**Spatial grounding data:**
· · · · · · ·
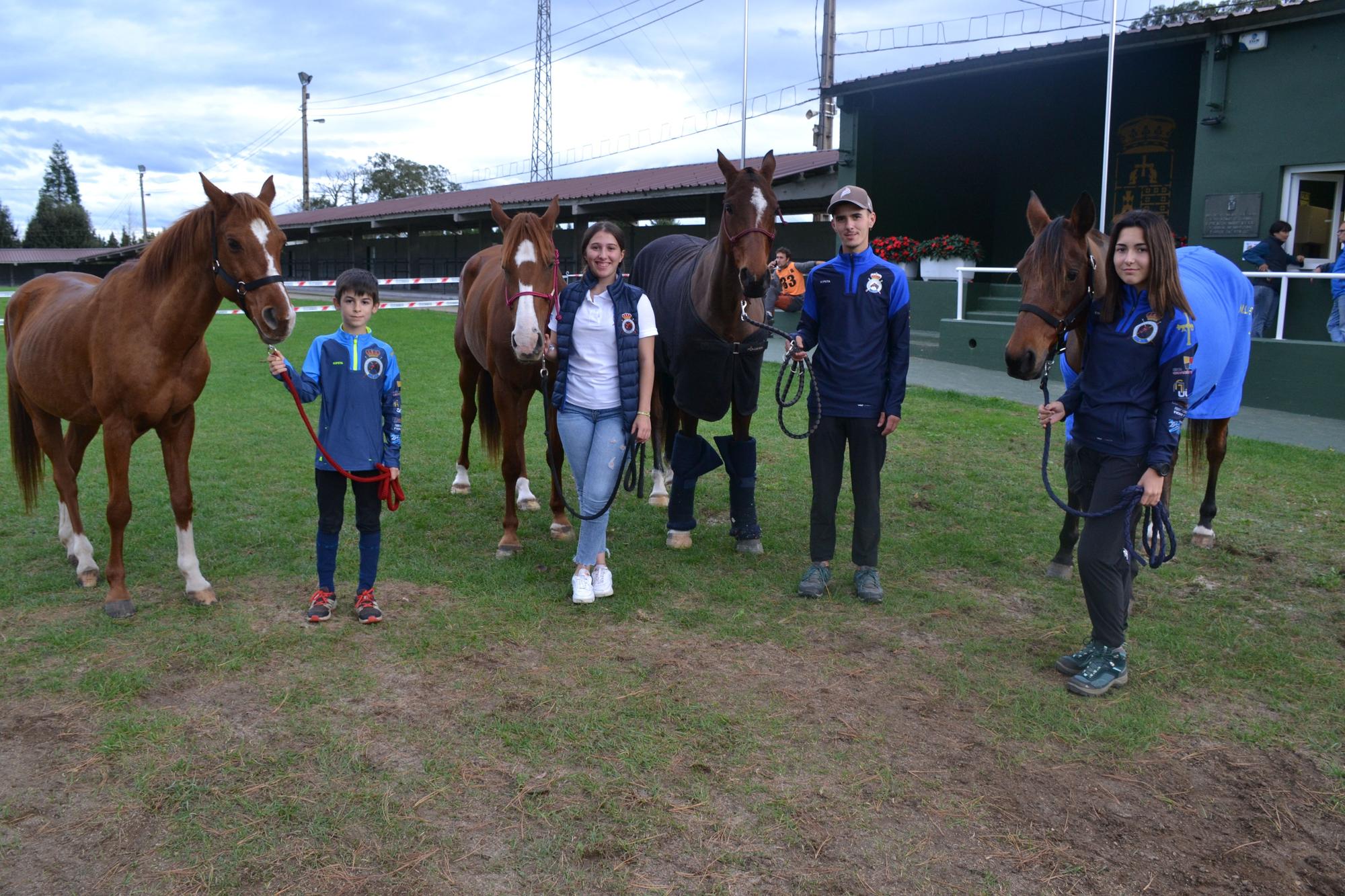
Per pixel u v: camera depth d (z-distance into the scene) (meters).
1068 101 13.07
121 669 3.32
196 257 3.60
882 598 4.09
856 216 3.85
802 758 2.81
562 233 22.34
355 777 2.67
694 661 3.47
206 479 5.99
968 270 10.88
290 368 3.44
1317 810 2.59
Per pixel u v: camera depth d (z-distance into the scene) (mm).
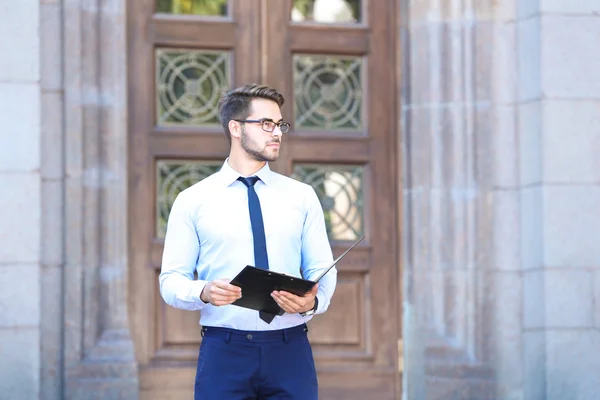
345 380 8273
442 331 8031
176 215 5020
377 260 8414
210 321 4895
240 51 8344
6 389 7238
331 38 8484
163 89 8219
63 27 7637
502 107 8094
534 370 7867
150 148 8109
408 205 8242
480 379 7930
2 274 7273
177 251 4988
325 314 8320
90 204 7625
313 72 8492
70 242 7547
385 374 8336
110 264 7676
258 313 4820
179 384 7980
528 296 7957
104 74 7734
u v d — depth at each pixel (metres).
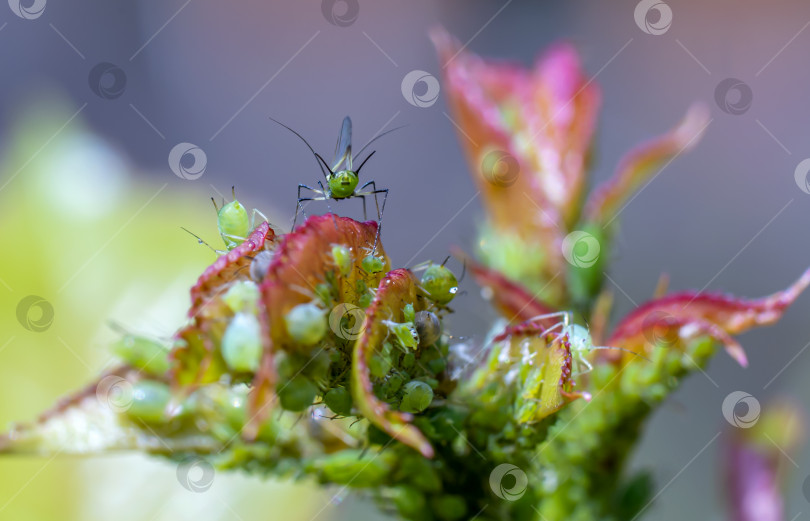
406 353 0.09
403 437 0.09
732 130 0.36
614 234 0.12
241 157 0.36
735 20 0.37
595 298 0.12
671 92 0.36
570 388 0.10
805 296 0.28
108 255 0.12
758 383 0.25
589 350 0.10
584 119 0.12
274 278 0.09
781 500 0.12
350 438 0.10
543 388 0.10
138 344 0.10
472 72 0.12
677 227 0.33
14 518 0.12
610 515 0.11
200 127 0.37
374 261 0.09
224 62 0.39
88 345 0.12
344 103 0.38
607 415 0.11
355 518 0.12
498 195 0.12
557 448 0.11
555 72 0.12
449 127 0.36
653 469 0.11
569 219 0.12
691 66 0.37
· · · · · · ·
**WHAT NEEDS TO BE DONE:** Return the lines from the line containing "200 127 0.37" to the end of the entries above, exactly as they appear and with no other output.

**THE COMPLETED TASK:**
200 127 0.37
374 261 0.09
224 62 0.39
88 345 0.12
344 103 0.38
607 415 0.11
355 518 0.12
498 195 0.12
557 448 0.11
555 72 0.12
449 127 0.36
653 469 0.11
569 219 0.12
691 66 0.37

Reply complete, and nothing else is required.